Posted By on May 8, 2018 @ 14:30

When the commander of the US Army in the Pacific met senior Chinese military chiefs, he came away noting that ‘while they still respect us, they no longer fear us’.

In a speech to the Australian Strategic Policy Institute in Canberra last night, General Robert B. Brown said that last year he made one of his many trips to China and met the chief of staff of the People’s Liberation Army and two senior combat commanders.

‘Something was different and it took me a while to figure out what exactly was different on this visit,’ General Brown said. ‘I realised that China used to fear us and respect us,’ General Brown said.

They don’t fear us anymore. They respect us still, but they don’t fear us.

‘A little bit of fear is a good thing,’ General Brown said. ‘You have to have that little bit of fear for deterrence to be effective.’

So as we go forward, the ability to be less predictable, to present multiple dilemmas, the best thing we can do is get that churn factor back up there so we don’t have to fight a war because they wouldn’t be stupid enough to do that.

General Brown said the US was emerging from years of what Secretary of Defense James Mattis called ‘strategic atrophy’.

We are outgunned and outranged by peers and near-peers and we are determined to turn that around by prioritising systems that the war fighter needs and fielding those systems now.

We are at an inflection point where the character of warfare is changing, but no matter how it changes, our success will hinge on having trusted teams of professionals that can thrive in ambiguity and chaos.

General Brown said the pace of change was such that even a country as powerful as the US couldn’t assume that if it took the lead, it would stay there. ‘Even if we did achieve an advantage through technology, it would be irresponsible of us to think we would retain dominance for very long.’

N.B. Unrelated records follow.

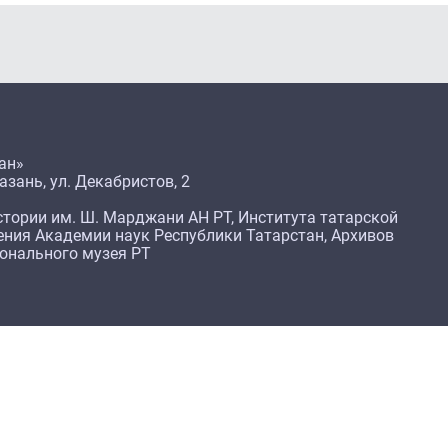
ан»
азань, ул. Декабристов, 2
тории им. Ш. Марджани АН РТ, Института татарской
ения Академии наук Республики Татарстан, Архивов
ионального музея РТ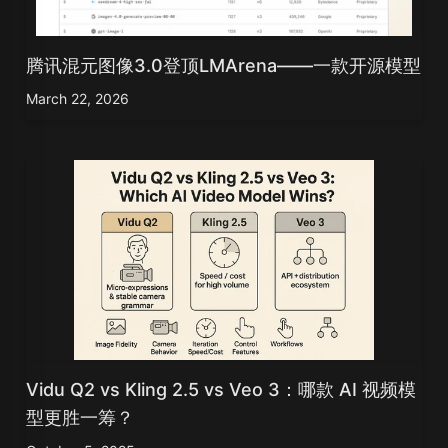
腾讯混元图像3.0登顶LMArena——一款开源模型
March 22, 2026
Vidu Q2 vs Kling 2.5 vs Veo 3：哪款 AI 视频模
型更胜一筹？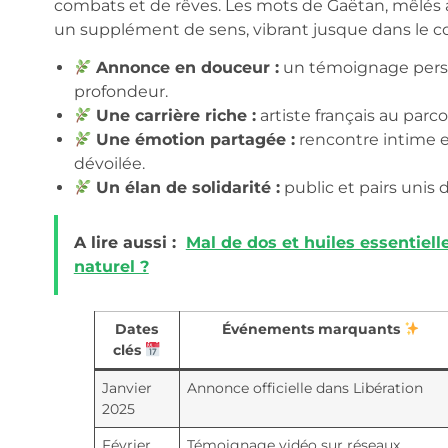
combats et de rêves. Les mots de Gaëtan, mêlés 
un supplément de sens, vibrant jusque dans le 
Annonce en douceur :
un témoignage perso
profondeur.
Une carrière riche :
artiste français au parco
Une émotion partagée :
rencontre intime e
dévoilée.
Un élan de solidarité :
public et pairs unis 
A lire aussi :
Mal de dos et huiles essentiel
naturel ?
Dates
Événements marquants
clés
Janvier
Annonce officielle dans Libération
2025
Février
Témoignage vidéo sur réseaux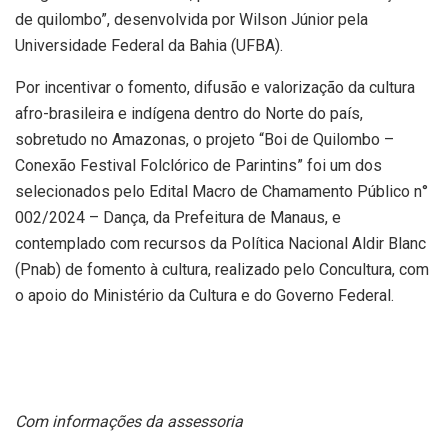
de quilombo”, desenvolvida por Wilson Júnior pela
Universidade Federal da Bahia (UFBA).
Por incentivar o fomento, difusão e valorização da cultura
afro-brasileira e indígena dentro do Norte do país,
sobretudo no Amazonas, o projeto “Boi de Quilombo –
Conexão Festival Folclórico de Parintins” foi um dos
selecionados pelo Edital Macro de Chamamento Público n°
002/2024 – Dança, da Prefeitura de Manaus, e
contemplado com recursos da Política Nacional Aldir Blanc
(Pnab) de fomento à cultura, realizado pelo Concultura, com
o apoio do Ministério da Cultura e do Governo Federal.
Com informações da assessoria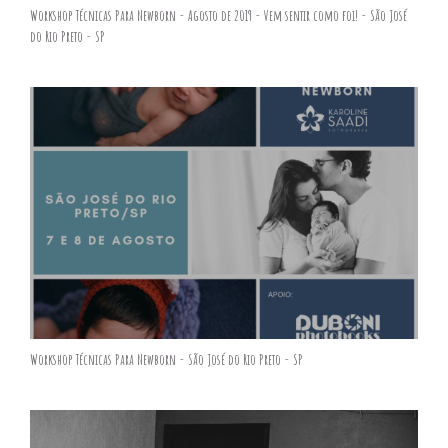
Workshop Técnicas Para Newborn - Agosto de 2019 - Vem sentir como foi! - São José
do Rio Preto - SP
Workshop Técnicas Para Newborn - São José do Rio Preto - SP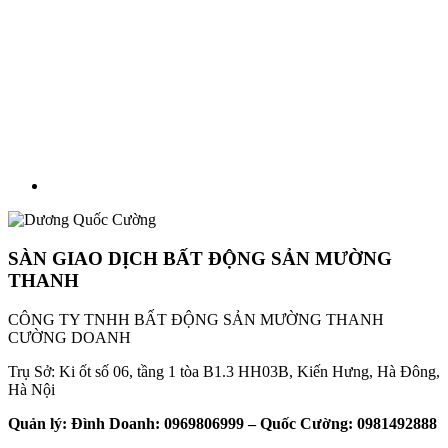
SÀN GIAO DỊCH BẤT ĐỘNG SẢN MƯỜNG
THANH
CÔNG TY TNHH BẤT ĐỘNG SẢN MƯỜNG THANH
CƯỜNG DOANH
Trụ Sở: Ki ốt số 06, tầng 1 tòa B1.3 HH03B, Kiến Hưng, Hà Đông,
Hà Nội
Quản lý: Đình Doanh: 0969806999 – Quốc Cường: 0981492888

General Brown said US military philosophy was evolving from the predictable and linear air/land battle concept. Potential enemies had watched over the past 15 years and set up anti-access, area denial capabilities to prevent that working.

The US was shifting to a system of multi-domain operations that would allow all of its forces to manoeuvre simultaneously to a position of advantage in the air, land, sea, cyber and space domains, with the great added benefits that the strategic influence provided by the ‘human domain’ could bring.

The areas that have the greatest potential are cyber and space, but they also have the greatest policy restrictions and challenges.

General Brown said he was certain that multi-domain operations would restore the US lead.

The good news is it takes empowerment and the quality of people to do that. That’s what will put that fear back and if we do it right we’ll prevent conflict because they wouldn’t be foolish enough to go against us.

That wouldn’t be easy because services personnel in both the US and Australia grew up in ‘stovepipes’, General Brown said.

We’ve got to truly get to the next level of ‘joint’ where—if you think about a web where you could link all the assets you have and have many options—that’s where we need to go. This web can present many dilemmas to an enemy. We don’t have that right now. We’re extremely predictable and linear and there’s folks out there, Russia and China, who can watch that and learn from that, and develop systems to counter that.

General Brown said potential enemies couldn’t develop a system to overcome a US advantage in people and complete integration of its forces. ‘Joint integration will put that fear back, no question.’

At present, the US and Australia both have ‘joint’ forces—where the army, navy, air force and other key areas such as intelligence operate together—General Brown said. ‘But neither of us is joint enough.’

All of a nation’s resources have to move from interdependence on each other to full integration as a force and become platform and sensor agnostic so that ‘whatever element is looking out there and seeing something happening can share with all the other services, all the other assets.’

That gave many more options and a much greater capability than are available now, General Brown said.

It gives us the ability to present dilemmas to the enemy and be less predictable. This is a key aspect that is needed.

General Brown rejected suggestions that the US would gradually withdraw from the Pacific region.

We do get asked that a lot based on things people hear, be it in elections or comments made. But there’s no question, I feel very confident we will remain.

The Pacific was a key focus of the US Army, he said.

We’ve been a Pacific nation for 150-plus years. You’d have to be crazy not to be focused on the Pacific and our national defence strategy priority is the Pacific, and for good reason.

The Pacific is the fastest growing region in the world, General Brown said. ‘For us, seven of the 10 largest armies in the world are in the Pacific. Of megacities of 10 million or more, over half are in the Pacific.’

The challenges in the South China Sea, Indian Ocean and South Pacific strike at the heart of the rules-based international order, he said.

The Australian–American alliance is rock solid and based on a common purpose: to promote peace and prosperity, General Brown said.

Our friendship is underpinned by a deep alignment of interests and our societies’ shared commitment to the values of freedom, democracy and the rule of law.

The veins of this partnership run deep—not just at the government level, but between individuals, companies and institutions. They run deep because our nations—and our people—operate on the common principles of individual liberties, equal rights and, to steal that wonderful Aussie phrase, the principle of a fair go.

As our governments, doctors, industry leaders and other organisations work together, so too will our armed forces work together to share information and technologies to deny safe haven to those who would do harm in this region.

We will continue to work together to enforce freedom of navigation and to ensure the Pacific region stays true to its name: peaceful.